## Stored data
□ □ □ □ □ □ □

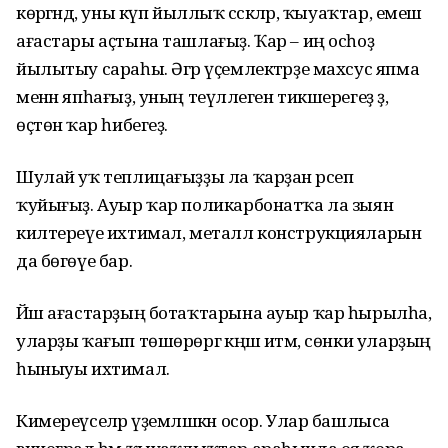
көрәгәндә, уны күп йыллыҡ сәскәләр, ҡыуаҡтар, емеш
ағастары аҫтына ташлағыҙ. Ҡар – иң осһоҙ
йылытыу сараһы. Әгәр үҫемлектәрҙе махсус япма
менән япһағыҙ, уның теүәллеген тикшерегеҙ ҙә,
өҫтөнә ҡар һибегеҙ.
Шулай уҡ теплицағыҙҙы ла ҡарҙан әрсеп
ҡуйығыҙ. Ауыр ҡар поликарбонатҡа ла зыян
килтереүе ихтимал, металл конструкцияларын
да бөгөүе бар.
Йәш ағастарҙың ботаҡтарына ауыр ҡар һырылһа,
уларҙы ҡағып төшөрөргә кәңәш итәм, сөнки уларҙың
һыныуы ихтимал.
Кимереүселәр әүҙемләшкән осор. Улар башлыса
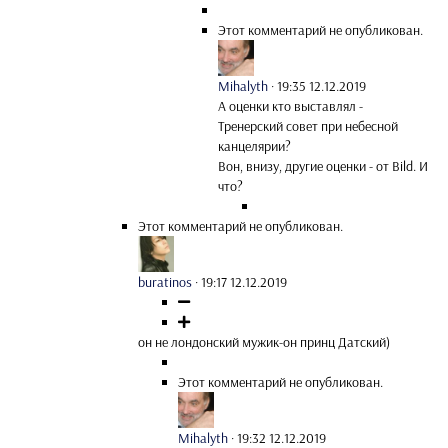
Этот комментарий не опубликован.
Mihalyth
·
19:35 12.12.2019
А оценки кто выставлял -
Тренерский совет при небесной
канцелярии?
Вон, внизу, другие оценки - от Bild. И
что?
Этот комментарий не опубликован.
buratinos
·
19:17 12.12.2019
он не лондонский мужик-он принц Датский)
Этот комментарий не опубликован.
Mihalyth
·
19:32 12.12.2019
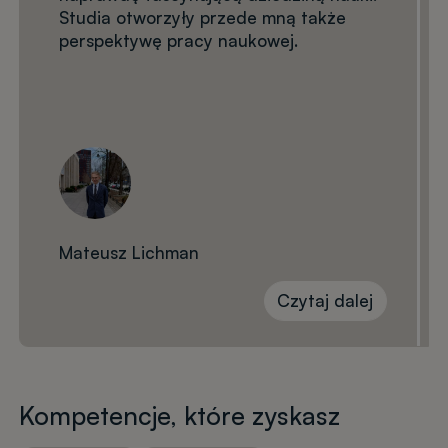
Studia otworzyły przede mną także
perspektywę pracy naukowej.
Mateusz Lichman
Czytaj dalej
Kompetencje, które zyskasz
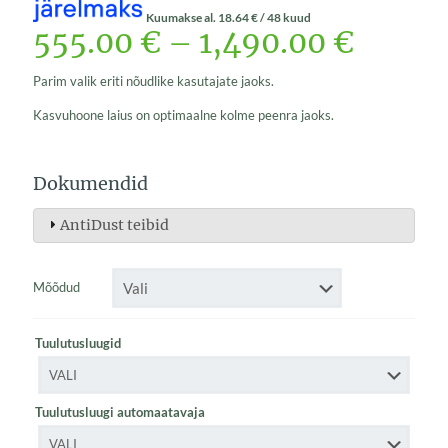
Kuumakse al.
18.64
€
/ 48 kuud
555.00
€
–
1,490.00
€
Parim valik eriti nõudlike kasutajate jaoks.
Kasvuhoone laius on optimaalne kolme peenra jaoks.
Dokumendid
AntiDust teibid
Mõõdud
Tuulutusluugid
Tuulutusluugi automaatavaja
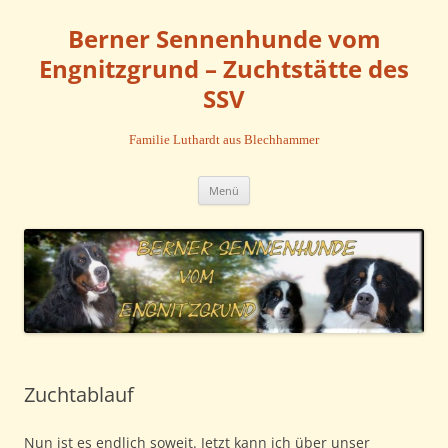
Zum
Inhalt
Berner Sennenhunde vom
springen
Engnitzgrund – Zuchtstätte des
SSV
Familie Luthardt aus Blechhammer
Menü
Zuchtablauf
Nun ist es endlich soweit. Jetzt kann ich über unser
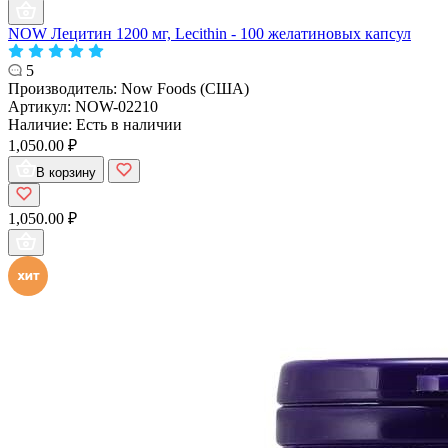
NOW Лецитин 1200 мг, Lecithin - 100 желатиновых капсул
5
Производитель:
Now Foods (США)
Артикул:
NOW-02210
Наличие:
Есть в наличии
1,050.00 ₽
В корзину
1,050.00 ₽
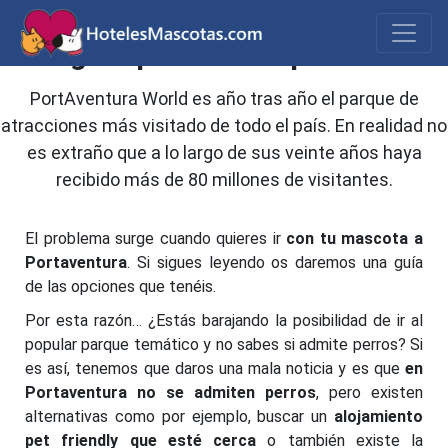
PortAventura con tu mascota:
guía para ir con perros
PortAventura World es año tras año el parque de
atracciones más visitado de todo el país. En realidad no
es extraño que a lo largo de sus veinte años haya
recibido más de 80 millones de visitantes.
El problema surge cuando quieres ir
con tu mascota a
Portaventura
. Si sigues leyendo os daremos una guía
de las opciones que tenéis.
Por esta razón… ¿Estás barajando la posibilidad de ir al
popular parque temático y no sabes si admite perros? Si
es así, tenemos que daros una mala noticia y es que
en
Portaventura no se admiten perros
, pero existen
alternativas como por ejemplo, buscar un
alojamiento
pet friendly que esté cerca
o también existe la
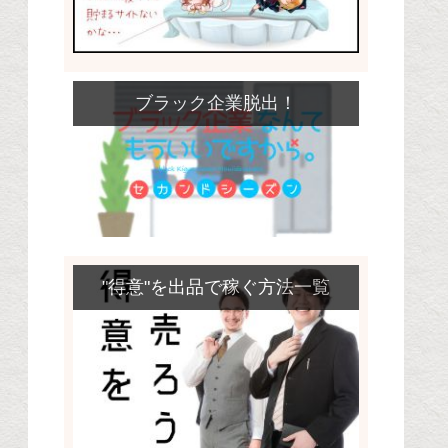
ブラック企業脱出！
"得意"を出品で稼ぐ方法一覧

□ □ □ □ □ □ □

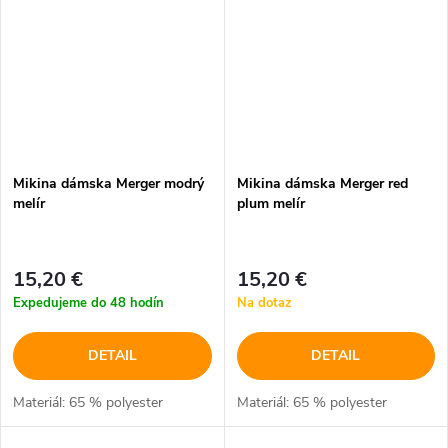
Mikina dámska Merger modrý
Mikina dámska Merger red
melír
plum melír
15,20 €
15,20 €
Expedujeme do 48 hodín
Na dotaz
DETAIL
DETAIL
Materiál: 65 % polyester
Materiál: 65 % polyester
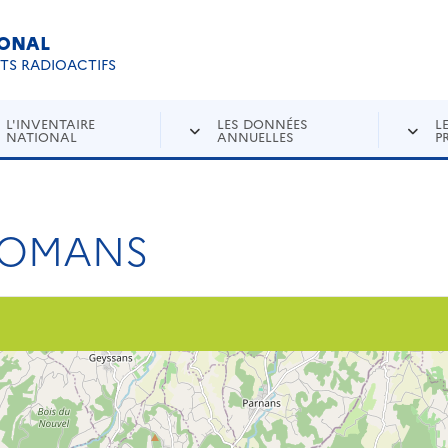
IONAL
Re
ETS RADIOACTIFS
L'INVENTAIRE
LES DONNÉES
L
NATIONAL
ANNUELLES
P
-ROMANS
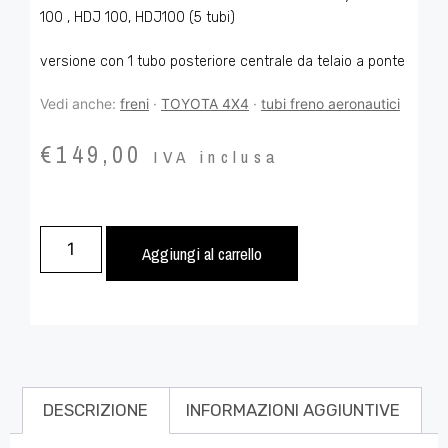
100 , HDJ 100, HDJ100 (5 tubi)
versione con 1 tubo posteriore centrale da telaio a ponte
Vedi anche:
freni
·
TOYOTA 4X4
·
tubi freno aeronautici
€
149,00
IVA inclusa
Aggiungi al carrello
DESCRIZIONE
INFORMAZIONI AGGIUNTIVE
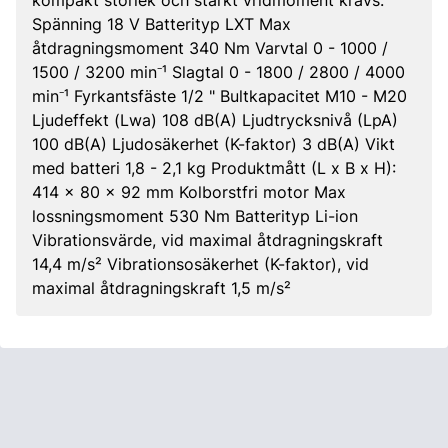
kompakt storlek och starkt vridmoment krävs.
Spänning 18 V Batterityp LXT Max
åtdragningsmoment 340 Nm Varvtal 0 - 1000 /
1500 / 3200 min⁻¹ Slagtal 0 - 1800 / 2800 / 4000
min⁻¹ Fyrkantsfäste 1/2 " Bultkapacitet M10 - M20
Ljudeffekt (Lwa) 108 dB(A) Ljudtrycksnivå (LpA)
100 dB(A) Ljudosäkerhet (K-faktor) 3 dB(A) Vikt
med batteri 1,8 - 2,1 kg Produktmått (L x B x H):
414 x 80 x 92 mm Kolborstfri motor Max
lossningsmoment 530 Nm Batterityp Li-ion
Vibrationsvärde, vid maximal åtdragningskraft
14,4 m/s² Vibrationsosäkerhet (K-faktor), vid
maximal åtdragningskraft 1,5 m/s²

□ □ □ □ □ □ □

## Task
Of the lines above, copy each one that contains the word "perros".

## Final answer
guía para ir con perros
popular parque temático y no sabes si admite perros? Si
Portaventura no se admiten perros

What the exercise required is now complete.